Le lien avec l'état émotionnel
Le corps est un miroir émotionnel. Lorsque nous traversons des périodes de stress, d'anxiété ou de tristesse, cette charge émotionnelle se manifeste souvent par des tensions physiques : mâchoire serrée, épaules remontées, ventre noué. Le corps 'garde' ce que l'esprit n'a pas réussi à traiter.

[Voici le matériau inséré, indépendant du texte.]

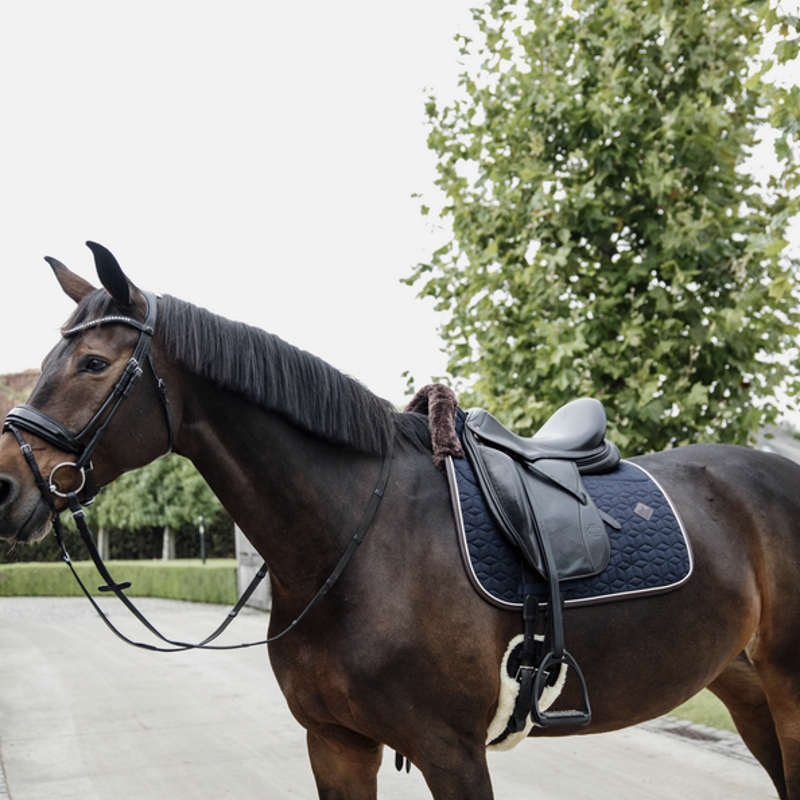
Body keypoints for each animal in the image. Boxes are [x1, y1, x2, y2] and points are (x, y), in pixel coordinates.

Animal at [0, 244, 796, 800]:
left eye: (94, 362)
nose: (6, 484)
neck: (357, 544)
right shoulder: (335, 743)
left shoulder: (453, 752)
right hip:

Ignorer ce lien est un piège. La douleur chronique peut générer de l'isolement et de la dépression, qui, à leur tour, augmentent la perception de la douleur. L'activité physique devient alors un pont thérapeutique : elle nous force à revenir dans notre corps, non pas pour le juger, mais pour le reconnaître, et en douceur, pour le réaccueillir.
Ce qu'on peut faire
L'approche doit être douce et non punitive. Oubliez les séances intensives si vous êtes en douleur. Privilégiez les activités qui allient mouvement et conscience corporelle : la marche en pleine nature, le Tai Chi ou des étirements doux. L'objectif est de retrouver un sentiment de fluidité et de contrôle, et non de performance.
Intégrez la respiration. Avant, pendant et après toute activité, prenez le temps de respirer profondément. La respiration diaphragmatique est un outil de régulation du système nerveux immédiat. Elle signale au cerveau que le danger est passé et que le corps peut se relâcher.